Behind him, two more men exited the hotel, dressed in smart charcoal gray suits.
Decker stiffened.
They could be a couple of businessmen looking for a cab to the airport, or they might be going out in search of a restaurant serving late-night fair. But he didn’t think so. There was something about them that didn’t feel right. The way they glanced around, furtive and on edge. As if they were summing up their surroundings.
Decker rolled his window down, intending to shout a warning to Paulo.

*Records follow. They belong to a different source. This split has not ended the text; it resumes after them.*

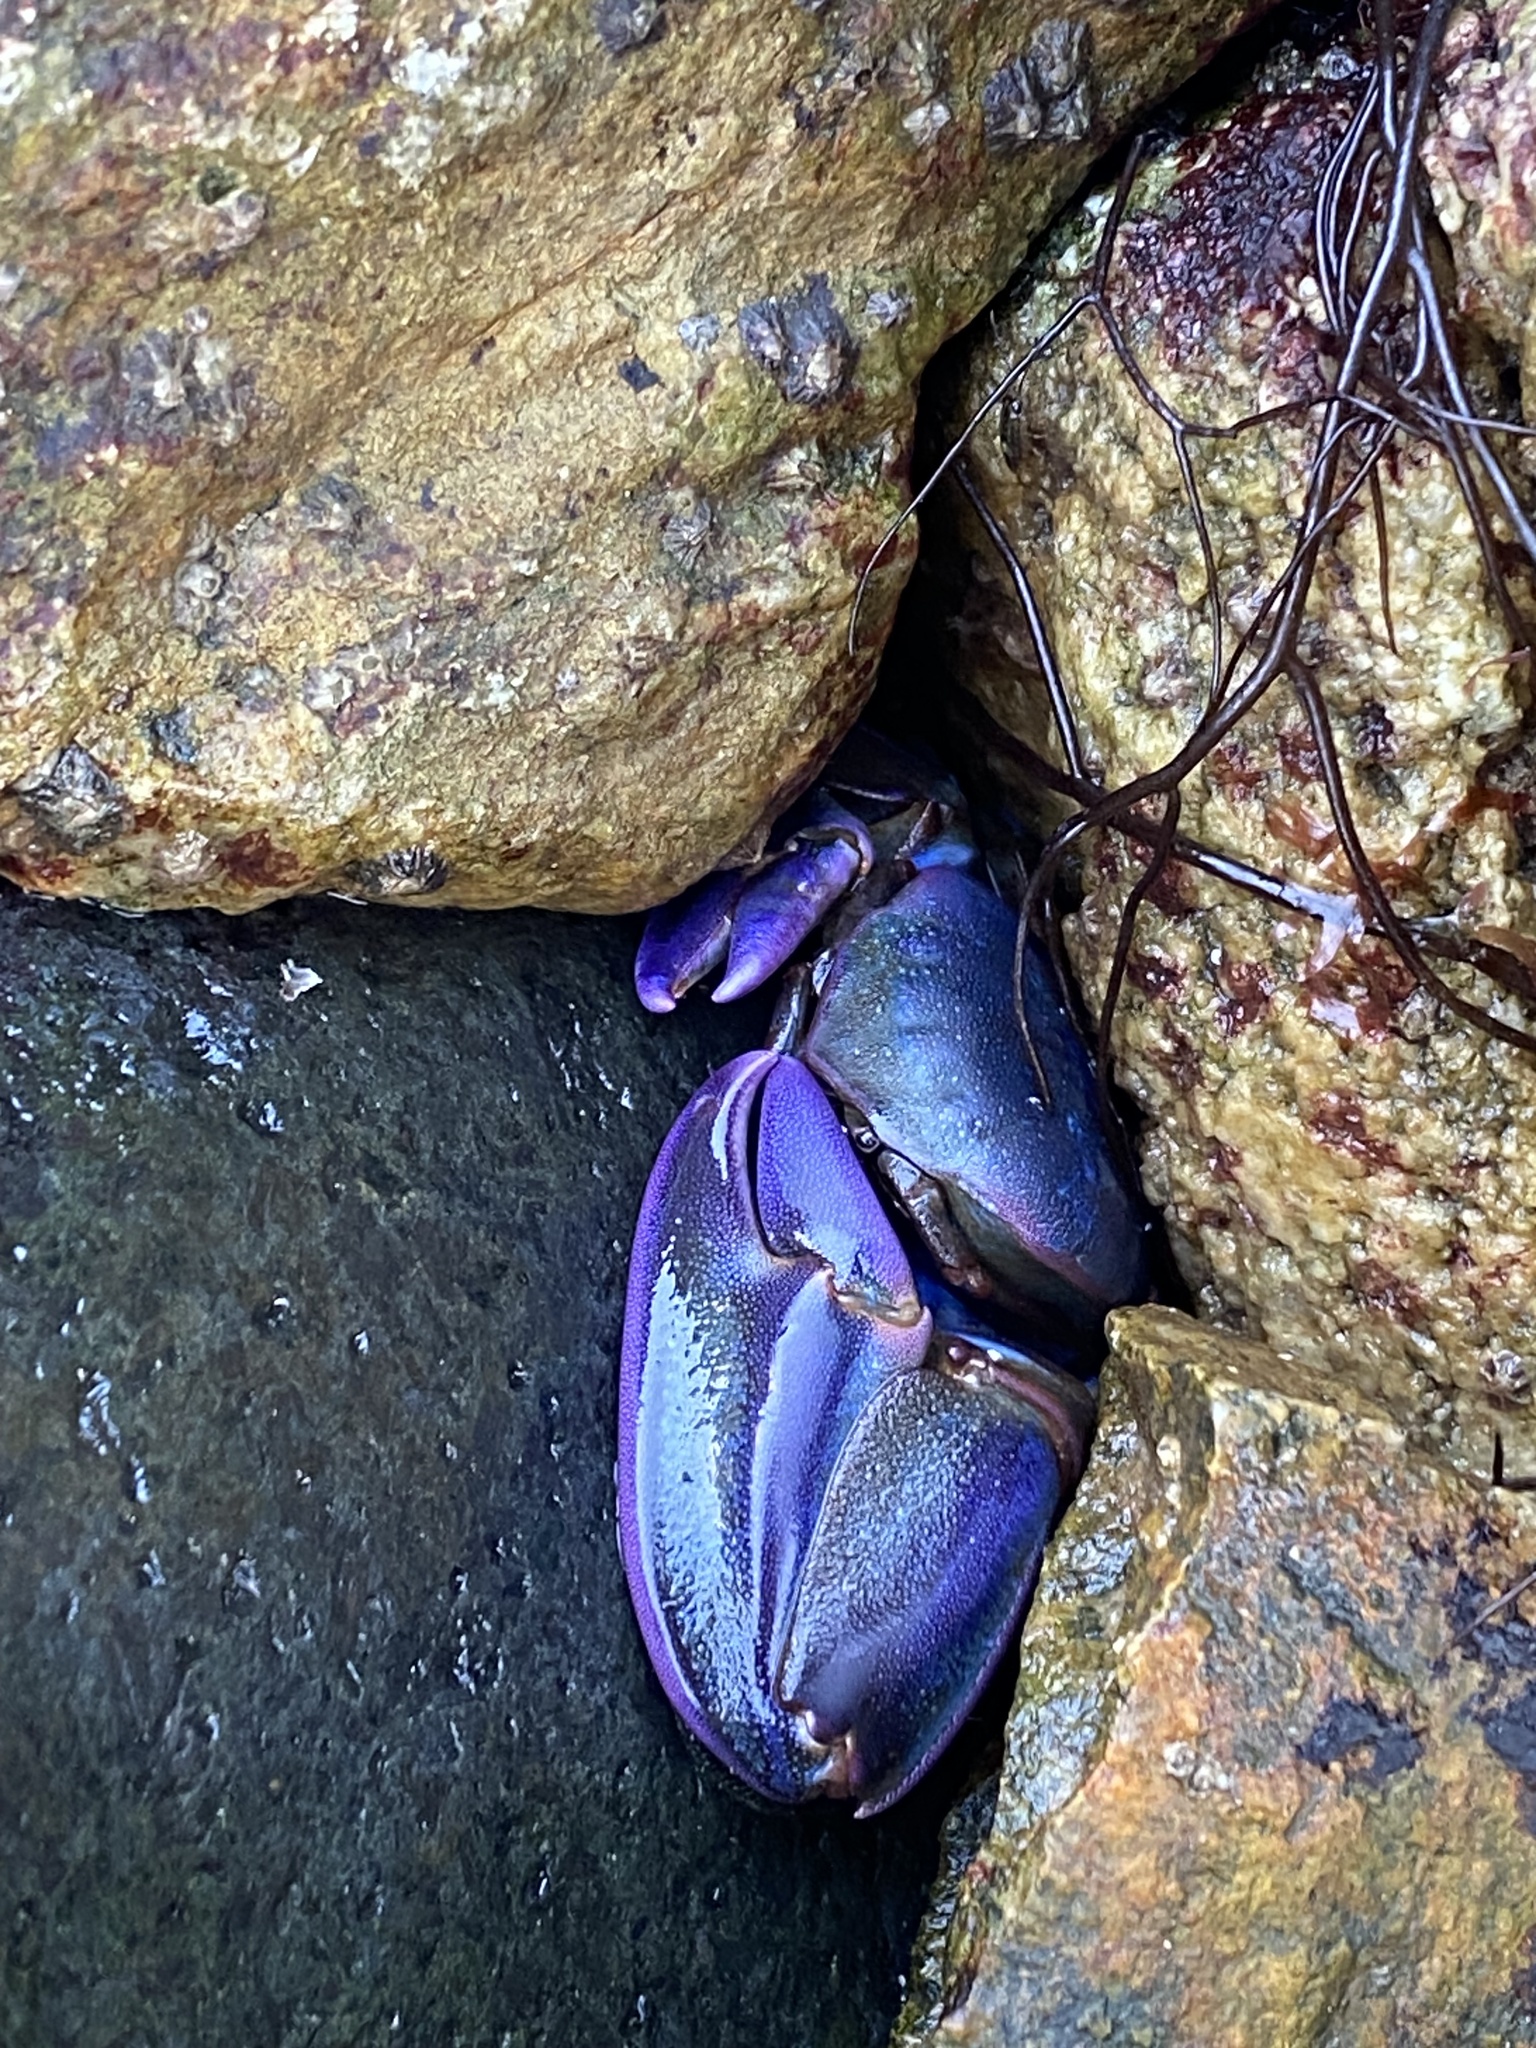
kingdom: Animalia
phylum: Arthropoda
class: Malacostraca
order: Decapoda
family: Porcellanidae
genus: Petrolisthes
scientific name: Petrolisthes violaceus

But before he even had it halfway, the two men reached into their jackets and pulled out sleek black pistols, which they aimed at the retreating and oblivious taxi driver.
16
Decker didn’t wait for the men to gun Paulo down in cold blood. He had the Makarov in his hand. He aimed it to the left of the two gunmen, toward the valet podium, which was currently standing unmanned. It was close enough to make his point, but still a safe distance from any innocent bystanders.
He pulled the trigger.
The gun kicked, almost causing him to fall backwards thanks to his bad shooting stance in the back of the taxi. The bullet did its job, though. It smacked into the podium and sent the two startled gunmen diving for cover. They took shelter behind the concrete columns that held up the hotel’s portico.